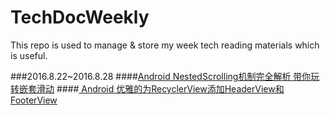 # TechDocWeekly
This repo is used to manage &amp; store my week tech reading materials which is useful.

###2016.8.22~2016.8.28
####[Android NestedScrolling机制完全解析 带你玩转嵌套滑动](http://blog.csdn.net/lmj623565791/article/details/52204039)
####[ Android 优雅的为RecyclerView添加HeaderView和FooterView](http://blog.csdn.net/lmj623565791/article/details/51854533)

--

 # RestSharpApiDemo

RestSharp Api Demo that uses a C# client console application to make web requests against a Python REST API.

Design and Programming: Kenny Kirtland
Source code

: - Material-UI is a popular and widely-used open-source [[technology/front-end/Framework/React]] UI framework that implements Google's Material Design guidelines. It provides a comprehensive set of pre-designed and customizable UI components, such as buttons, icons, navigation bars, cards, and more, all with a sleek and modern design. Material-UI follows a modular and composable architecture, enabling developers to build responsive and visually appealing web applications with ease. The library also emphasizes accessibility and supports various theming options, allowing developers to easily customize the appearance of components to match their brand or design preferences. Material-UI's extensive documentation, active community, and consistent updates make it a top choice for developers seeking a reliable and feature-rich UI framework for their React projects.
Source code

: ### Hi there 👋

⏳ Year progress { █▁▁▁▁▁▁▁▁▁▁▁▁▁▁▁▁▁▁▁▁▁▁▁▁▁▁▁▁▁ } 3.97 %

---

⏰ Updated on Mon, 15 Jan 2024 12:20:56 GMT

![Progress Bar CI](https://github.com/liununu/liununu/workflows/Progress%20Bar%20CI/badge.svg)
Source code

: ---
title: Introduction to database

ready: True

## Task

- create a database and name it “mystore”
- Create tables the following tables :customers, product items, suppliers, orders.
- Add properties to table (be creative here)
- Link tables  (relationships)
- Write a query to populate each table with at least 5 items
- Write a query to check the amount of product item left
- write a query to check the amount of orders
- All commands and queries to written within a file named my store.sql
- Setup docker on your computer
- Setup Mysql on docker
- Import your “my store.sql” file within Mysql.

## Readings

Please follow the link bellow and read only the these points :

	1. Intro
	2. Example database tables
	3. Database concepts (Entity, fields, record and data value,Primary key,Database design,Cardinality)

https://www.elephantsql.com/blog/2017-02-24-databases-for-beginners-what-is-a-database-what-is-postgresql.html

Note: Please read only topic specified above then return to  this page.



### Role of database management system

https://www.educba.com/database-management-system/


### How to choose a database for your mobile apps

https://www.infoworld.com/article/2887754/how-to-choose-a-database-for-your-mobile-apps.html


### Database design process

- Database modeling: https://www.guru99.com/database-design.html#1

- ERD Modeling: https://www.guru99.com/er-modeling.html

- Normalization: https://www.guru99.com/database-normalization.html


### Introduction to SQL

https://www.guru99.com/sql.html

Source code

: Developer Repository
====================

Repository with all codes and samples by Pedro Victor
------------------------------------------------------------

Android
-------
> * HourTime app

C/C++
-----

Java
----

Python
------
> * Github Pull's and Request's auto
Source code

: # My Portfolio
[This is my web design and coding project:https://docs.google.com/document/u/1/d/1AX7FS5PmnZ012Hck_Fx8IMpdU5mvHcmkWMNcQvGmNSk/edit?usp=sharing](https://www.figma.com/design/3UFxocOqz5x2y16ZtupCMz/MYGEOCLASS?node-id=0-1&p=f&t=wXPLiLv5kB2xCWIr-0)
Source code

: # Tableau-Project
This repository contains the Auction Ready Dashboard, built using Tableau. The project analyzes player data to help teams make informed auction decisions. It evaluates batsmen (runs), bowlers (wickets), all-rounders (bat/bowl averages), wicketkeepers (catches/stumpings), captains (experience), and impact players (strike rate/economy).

AIM OF THE TASK
Pull out each line in the rows above that contains the word "product", and copy those lines.

SOLUTION TO THIS EXERCISE
- Create tables the following tables :customers, product items, suppliers, orders.
- Write a query to check the amount of product item left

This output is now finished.